Thursday, May 23, 2013
The Fifth Circuit Court of Appeals of Texas, located in Dallas, held last week that a trial judge's undisclosed Facebook "friendship" with the victim's father in a criminal prosecution alone does not establish grounds for recusal or disqualification. Youkers v. State of Texas, No. 05-11-01407-CR (Tex. App. -- Dallas, May 15, 2013).
Defendant in the case pled guilty to assault of his pregnant girlfriend and received a 10-year sentence suspended for 5-years plus a $500 fine. Three months, later, the State filed a motion to revoke. Defendant entered an open plea of true to the motion's allegations at the revocation hearing. The trial judge sentenced Defendant to eight-years in the state penitentary and later denied the motion for new trial. The Defedant argued on appeal that he was entitled to the new hearing because the judge and the victim's father were undisclosed Facebook "friends" and that the judge had received an improper ex parte message (one favorable to the Defendant) via Facebook from the victim's father prior to sentencing.
The court analyzed the case facts, applicable canons, and further applied the recent ABA Standing Comm. on Ethics & Prof.

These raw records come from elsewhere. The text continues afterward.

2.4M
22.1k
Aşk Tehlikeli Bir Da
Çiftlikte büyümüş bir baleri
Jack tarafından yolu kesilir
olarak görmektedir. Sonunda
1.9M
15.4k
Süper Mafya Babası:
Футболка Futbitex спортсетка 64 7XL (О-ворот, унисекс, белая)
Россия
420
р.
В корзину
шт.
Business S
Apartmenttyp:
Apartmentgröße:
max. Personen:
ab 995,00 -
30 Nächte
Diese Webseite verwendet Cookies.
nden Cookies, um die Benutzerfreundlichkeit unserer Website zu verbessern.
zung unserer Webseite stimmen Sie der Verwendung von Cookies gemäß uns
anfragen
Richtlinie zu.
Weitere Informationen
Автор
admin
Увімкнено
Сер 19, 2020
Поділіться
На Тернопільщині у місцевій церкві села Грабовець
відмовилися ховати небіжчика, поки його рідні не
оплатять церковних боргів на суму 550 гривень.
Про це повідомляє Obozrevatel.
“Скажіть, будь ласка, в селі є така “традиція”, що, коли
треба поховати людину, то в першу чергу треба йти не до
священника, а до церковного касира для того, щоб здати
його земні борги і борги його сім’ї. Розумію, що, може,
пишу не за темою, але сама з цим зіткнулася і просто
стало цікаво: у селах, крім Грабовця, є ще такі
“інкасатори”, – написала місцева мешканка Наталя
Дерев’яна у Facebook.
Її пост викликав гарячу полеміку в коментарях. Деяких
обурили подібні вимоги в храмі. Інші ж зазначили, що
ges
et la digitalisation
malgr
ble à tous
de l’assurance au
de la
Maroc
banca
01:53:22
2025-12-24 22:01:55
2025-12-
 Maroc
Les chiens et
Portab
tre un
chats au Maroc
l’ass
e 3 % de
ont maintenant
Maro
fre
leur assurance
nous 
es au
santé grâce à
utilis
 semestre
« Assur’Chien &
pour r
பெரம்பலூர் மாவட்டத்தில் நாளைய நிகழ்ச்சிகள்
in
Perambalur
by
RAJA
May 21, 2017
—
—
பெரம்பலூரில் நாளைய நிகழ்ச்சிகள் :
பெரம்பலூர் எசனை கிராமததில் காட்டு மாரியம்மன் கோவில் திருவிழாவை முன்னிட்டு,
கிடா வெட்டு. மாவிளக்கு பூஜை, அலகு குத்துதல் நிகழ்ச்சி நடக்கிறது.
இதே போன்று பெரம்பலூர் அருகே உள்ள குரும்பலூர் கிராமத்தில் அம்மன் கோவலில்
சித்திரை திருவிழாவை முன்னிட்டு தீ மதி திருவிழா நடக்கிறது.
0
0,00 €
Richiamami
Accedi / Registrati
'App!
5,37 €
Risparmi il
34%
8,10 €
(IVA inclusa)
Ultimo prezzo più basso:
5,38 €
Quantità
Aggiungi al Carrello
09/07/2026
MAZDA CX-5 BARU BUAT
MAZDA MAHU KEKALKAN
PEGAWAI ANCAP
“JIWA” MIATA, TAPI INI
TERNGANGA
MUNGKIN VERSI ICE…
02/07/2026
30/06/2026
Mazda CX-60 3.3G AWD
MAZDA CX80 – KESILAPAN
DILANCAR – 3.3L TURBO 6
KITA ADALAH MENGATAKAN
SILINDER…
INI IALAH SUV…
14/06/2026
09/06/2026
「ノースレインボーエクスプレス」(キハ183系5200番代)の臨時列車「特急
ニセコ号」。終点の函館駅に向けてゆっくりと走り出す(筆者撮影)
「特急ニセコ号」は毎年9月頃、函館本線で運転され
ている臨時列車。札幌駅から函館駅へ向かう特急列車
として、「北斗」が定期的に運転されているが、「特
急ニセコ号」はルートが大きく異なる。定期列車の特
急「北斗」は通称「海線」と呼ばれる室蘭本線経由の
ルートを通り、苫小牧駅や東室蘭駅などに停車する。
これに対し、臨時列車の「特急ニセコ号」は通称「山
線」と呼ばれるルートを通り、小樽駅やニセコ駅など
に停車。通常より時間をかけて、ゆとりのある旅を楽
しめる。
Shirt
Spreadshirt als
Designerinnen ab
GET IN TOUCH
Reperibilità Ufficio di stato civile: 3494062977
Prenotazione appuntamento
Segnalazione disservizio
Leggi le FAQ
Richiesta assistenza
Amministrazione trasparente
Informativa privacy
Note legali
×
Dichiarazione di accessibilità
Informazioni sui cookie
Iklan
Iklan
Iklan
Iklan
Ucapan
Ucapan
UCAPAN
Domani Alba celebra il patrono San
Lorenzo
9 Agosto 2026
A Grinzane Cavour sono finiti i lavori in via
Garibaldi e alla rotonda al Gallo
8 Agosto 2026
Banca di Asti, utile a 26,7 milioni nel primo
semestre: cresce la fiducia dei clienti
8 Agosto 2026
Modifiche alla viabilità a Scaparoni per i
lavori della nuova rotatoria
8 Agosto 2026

Responsibity, Formal Op. 462 (February 21, 2013) (authorizing judges to participate in social networking providing such participation complies with relevant ethics rules). The appellate court also examined other Texas cases involving cases where judges presided in cases where the judge had a seemingly close, public relationship with a party. For example, in Lueg v. Lueg, 976 S.W.2d 308, 311 (Tex. App--Corpus Christi 1998, pet denied), cited by the Dallas court, another intermediate appellate court held that the mere fact that a party was a former campaign manager for the judge alone was insufficient to require the judge's recusal. The court rejected Defendant's claim of actual and apparent impartiality on the record and affirmed that ground.
Not all states agree with the approach taken by the ABA (and this Texas court) on judges using social media. Last September, for example, the Florida appeals court held that a judge's Facebook friendship alone presents grounds for disqualification. Domville v. State of Florida, 103 So.3d 184 (Fla.Cir. Ct. 2012) (covered by this blog here). Florida's state judicial ethics commission had previously rendered an opinion applying a restrictive approach to social media use for judges - a different approach than the one adopted by the ABA.
The permissive approach to judicial social media use adopted by the ABA and this Texas Court requires fact-intensive analysis into the relationship between the judge and the social media friend in recusal and disqualification issues. For this reason this issue now of first impression is one likely to be revisited frequently in states applying the ABA's permissive guidelines as more judges enter the social networking world.